Governos superestimam área de manejo florestal, afirma relatório
2006-05-30
O tamanho das áreas de exploração sustentável em florestas tropicais
está sendo superestimado por governos e proprietários de terra, revela um
levantamento global. Três quartos dos planos de manejo sustentável não
conseguem sair do papel, segundo um relatório divulgado na semana
passada pela ITTO (Organização Internacional da Madeira Tropical), ligada à
ONU.
Cerca de 27% dos 353 milhões de hectares de mata tropical fora de
reservas pertence a programas de exploração legalizados. A ITTO estima,
porém, que só 7% da área seja ao mesmo tempo produtiva e sustentável
-produzindo madeira certificada, por exemplo.
"Empresas podem acatar os requisitos para o manejo sustentável ao mesmo
tempo em que continuam empregando práticas destrutivas de extração de
madeira", diz Steve Johnson, um dos editores do relatório. "É preciso
uma vigilância mais dedicada."
Nem todos os números do documento são pessimistas. A área de mata
explorada de maneira não-predatória cresceu de 1 milhão para 36 milhões de
hectares desde 1988. Só que esse aumento não ajudou muito na
preservação. Cerca 95% das florestas tropicais do planeta ainda estão ameaçadas.
Baixa lucratividade
A grande dificuldade de contar com a exploração sustentável como
política de preservação, ao que parece, se deve à baixa margem de lucro da
atividade comparada a outras formas de uso da terra. "O manejo florestal
não tem a menor condição de competir com soja e gado [que avançam sobre
a Amazônia] ou com espécies de árvore de crescimento rápido, como está
acontecendo no Sudeste Asiático", diz o brasileiro Manoel Sobral Filho,
diretor-executivo da ITTO.
Para que um terreno florestado seja mais rentável com as árvores em pé,
será necessário algo além do lucro da madeira.
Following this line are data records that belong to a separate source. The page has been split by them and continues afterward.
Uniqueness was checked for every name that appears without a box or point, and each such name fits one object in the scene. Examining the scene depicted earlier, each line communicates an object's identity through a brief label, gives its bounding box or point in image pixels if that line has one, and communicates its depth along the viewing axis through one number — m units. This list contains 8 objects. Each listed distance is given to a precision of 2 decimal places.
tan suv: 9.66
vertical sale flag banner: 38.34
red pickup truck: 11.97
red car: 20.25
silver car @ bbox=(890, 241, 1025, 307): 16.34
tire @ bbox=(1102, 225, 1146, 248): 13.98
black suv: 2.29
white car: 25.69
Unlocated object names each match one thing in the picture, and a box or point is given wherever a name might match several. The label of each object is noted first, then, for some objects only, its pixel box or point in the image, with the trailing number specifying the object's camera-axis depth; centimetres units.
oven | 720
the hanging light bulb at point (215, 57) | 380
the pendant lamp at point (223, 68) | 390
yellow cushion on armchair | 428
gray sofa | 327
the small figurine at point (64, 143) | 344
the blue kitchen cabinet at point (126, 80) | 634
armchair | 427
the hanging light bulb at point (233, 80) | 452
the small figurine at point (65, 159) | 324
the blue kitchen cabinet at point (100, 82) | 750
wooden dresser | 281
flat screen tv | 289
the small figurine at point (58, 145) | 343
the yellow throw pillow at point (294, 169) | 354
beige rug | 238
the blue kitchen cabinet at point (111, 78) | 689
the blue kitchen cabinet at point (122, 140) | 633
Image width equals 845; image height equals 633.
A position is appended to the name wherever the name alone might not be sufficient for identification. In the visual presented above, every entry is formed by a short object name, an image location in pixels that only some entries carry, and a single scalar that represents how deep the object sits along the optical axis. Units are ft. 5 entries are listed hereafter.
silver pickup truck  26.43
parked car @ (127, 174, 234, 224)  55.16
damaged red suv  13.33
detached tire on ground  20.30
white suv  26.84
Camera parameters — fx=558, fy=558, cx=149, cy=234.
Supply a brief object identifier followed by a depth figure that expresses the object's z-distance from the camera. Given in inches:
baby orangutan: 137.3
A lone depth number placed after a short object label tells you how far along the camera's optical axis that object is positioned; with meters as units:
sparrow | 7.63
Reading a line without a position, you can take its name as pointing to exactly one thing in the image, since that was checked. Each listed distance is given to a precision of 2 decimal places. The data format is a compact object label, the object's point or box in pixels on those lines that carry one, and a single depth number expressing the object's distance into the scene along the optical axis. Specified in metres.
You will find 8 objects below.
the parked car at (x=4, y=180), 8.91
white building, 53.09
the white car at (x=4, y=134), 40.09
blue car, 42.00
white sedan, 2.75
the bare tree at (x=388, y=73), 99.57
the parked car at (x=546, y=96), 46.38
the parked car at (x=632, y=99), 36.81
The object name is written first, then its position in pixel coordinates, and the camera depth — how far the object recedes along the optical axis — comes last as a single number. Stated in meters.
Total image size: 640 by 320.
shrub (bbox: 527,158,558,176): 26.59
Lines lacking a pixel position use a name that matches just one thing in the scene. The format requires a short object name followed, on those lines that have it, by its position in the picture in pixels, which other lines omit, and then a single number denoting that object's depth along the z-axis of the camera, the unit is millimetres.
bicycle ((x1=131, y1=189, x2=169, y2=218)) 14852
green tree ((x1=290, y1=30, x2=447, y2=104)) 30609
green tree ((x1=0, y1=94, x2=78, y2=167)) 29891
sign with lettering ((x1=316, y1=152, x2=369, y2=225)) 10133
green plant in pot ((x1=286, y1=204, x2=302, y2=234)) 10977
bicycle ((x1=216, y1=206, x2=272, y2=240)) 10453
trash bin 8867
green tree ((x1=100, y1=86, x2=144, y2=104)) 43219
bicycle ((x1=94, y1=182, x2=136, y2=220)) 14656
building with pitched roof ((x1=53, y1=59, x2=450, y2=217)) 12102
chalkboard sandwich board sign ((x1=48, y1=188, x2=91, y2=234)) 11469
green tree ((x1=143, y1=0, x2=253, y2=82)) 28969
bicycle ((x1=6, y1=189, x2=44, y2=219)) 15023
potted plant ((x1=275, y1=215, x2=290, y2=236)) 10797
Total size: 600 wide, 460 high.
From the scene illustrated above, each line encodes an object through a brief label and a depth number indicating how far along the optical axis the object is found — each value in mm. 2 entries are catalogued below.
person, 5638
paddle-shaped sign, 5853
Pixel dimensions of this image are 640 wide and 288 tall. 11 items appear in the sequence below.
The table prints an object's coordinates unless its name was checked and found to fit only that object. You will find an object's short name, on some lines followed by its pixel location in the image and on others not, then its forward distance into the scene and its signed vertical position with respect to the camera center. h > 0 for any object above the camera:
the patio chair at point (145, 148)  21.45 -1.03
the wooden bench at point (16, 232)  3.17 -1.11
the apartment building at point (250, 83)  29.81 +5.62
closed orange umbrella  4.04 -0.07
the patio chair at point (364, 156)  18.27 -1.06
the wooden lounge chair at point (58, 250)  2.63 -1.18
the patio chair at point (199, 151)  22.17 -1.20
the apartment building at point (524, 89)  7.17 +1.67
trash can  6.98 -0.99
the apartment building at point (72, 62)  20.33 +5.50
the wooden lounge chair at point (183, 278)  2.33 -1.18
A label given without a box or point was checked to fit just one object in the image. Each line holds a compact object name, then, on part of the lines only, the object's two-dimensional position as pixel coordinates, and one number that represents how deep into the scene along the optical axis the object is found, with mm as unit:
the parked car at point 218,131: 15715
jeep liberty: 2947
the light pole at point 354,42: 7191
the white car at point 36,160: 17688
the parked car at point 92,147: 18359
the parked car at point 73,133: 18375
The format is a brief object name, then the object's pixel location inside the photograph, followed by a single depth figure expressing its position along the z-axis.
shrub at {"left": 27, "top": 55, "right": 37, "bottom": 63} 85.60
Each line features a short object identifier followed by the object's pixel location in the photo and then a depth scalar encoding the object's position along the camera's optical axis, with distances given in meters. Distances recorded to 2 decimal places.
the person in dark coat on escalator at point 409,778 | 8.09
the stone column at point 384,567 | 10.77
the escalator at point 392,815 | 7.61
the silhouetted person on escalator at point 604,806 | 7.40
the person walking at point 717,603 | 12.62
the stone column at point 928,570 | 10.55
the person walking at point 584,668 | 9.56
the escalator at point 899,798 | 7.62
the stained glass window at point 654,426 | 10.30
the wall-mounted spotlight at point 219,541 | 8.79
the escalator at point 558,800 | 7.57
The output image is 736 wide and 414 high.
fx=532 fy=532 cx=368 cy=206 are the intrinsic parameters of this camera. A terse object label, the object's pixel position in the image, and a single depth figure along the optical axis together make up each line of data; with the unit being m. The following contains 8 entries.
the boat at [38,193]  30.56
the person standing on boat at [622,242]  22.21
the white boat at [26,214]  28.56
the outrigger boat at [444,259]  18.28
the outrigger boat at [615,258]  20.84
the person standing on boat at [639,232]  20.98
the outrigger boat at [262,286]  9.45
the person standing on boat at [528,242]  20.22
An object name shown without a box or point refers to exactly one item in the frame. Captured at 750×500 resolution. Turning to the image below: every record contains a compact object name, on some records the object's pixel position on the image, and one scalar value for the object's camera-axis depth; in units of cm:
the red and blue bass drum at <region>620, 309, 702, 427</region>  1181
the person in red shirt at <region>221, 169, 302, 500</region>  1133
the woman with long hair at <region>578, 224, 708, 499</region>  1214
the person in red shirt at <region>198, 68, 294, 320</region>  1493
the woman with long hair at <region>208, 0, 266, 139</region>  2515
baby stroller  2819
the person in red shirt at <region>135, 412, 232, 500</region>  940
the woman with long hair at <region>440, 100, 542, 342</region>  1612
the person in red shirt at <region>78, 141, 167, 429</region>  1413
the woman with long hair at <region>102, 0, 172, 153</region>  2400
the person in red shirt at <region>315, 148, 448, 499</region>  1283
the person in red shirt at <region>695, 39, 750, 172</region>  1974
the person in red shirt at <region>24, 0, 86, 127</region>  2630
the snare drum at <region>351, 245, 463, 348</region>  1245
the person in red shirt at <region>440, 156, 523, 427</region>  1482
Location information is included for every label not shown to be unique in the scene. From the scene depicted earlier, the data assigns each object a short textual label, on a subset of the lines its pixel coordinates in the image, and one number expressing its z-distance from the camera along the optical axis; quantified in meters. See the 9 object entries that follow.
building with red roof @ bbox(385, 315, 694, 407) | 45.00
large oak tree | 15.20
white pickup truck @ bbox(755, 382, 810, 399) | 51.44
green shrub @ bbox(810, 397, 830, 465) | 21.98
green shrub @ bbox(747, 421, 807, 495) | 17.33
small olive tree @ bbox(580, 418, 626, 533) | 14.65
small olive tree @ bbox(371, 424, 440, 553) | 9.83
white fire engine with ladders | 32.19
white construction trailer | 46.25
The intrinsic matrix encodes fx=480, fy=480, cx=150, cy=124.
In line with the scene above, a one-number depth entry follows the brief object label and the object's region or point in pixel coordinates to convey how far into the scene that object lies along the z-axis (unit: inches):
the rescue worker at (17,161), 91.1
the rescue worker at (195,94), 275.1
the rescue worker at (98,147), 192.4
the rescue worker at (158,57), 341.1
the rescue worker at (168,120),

A remuneração extra
poderia vir de créditos de carbono concedidos por desmatamento evitado, um
mecanismo em discussão no âmbito da Convenção do Clima da ONU. (O
desmate libera gás carbônico, que agrava o efeito estufa.)
Segundo uma estimativa do Imazon (Instituto do Homem e Meio Ambiente da
Amazônia), uma remuneração de US$ 4 para cada tonelada de carbono
mantida em árvores vivas pode tornar a floresta mais rentável do que a
pastagem, se somada ao lucro da madeira certificada por um período de 30
anos.
Paulo Barreto, pesquisador do Imazon, diz não acreditar que o uso
sustentável das florestas esteja condenado a não ser competitivo. "Mas é
preciso remunerar a floresta pelos outros valores que ela tem."
Para a ITTO, porém, a floresta não tem pernas para dar um salto tão
grande no mercado. "O dono da floresta, seja ele o governo ou um
indivíduo, precisa se contentar em ter um lucro menor", diz Sobral.
A ITTO aponta que a dificuldade de preservar florestas, especialmente
no caso do Brasil, passa pela falta de infra-estrutura de fiscalização.
Além disso, há o vácuo deixado por um grande número de áreas públicas
que poderiam ser licenciadas para exploração, e que ficam à mercê da
grilagem.
Atualmente com 1,4 milhão de hectares reservado à exploração florestal,
o Brasil fica atrás de Malásia (4,8 milhões), Bolívia (2,2 milhões) e
Gabão (1,5 milhão).
Por Rafael Garcia, Folha de S. Paulo, 29/05/06.